Recently, we discussed the case of WeWork, which will no longer expense meals for employees if they eat meat in a ridiculously misguided attempt to heal the planet. But they are hardly the only company to behave this way. Starbucks is another perpetual offender.
At the local Starbucks in my neck of the woods, I came across two blatantly unscientific ads at the counter. (See photo.)
The first deception is the statement, "One Earth. Many Sips." It is positioned strategically next to a reusable plastic cup and straw. The implication is that disposable straws are destroying the planet, so customers should buy this overpriced cup and straw, instead.
But the notion that disposable plastic straws are destroying the environment has been thoroughly debunked by multiple news outlets. For instance, according to Bloomberg, the absolute worst-case scenario is that straws "account for about .03 percent of the 8 million metric tons of plastics estimated to enter the oceans in a given year." The real problem? Fishing gear.

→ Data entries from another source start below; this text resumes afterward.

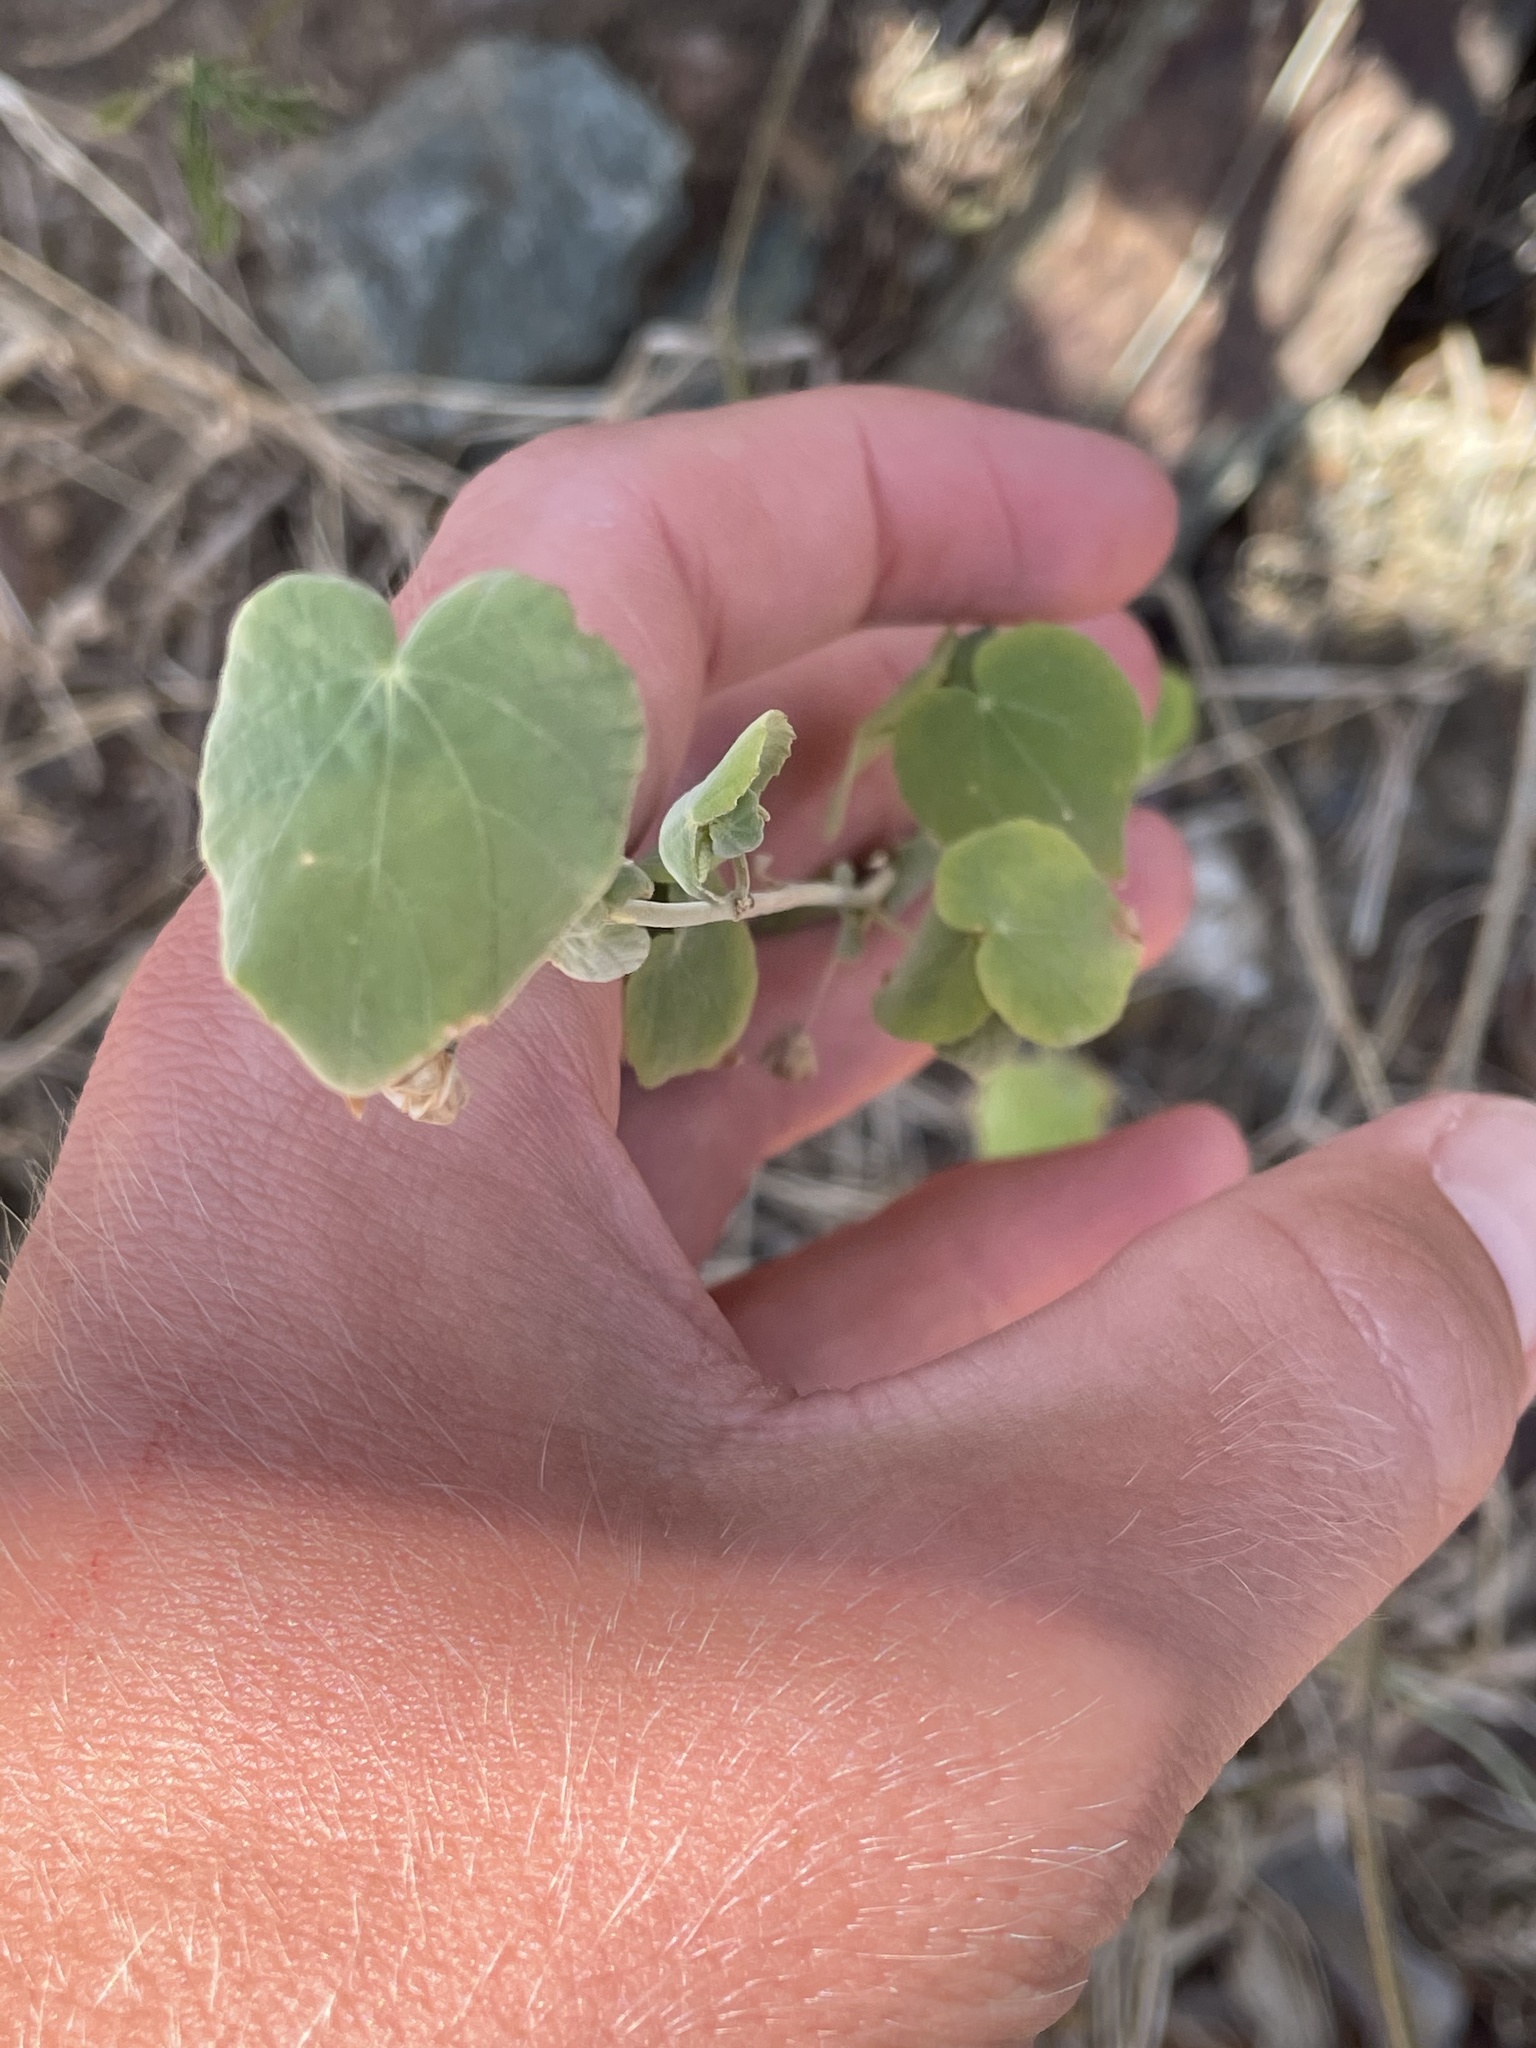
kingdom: Plantae
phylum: Tracheophyta
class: Magnoliopsida
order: Malvales
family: Malvaceae
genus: Abutilon
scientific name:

Also, the United States is not responsible for the plastic pollution in our oceans. Africa and Asia are. According to a paper published in 2015 in the journal Science, the United States is the 20th worst plastic polluter in the world, contributing a measly 0.9% of global mismanaged plastic waste.
The second deception is in the ad for a "BPA-free" reusable water bottle. There is absolutely nothing wrong with BPA. At the concentration to which humans are routinely exposed, it is not possible for it to be an endocrine disruptor because the molecule has an extremely weak affinity for endocrine receptors. How weak? According to our chemist, Dr. Josh Bloom, BPA binds estrogen receptors about 10,000 times weaker than estradiol (the major female sex hormone).
Additionally, Starbucks is dabbling with organic coffee. But organic farms are about 20% less efficient than conventional ones. They also use more land and don't decrease their carbon footprint. These reasons are partially why a new study in Nature Sustainability says that conventional high-yield farms are better for the environment than low-yield farms. In other words, going organic is the least sustainable choice for the environment.
Will People Ever Learn?
No. People want to do what makes them feel good and -- perhaps more importantly -- makes them look righteous in the eyes of others. Going organic and avoiding straws accomplishes that moral grandstanding, and companies are happy to oblige in order to make a buck. And, in the process, the companies also look good. It's a win-win for everyone, except Mother Earth.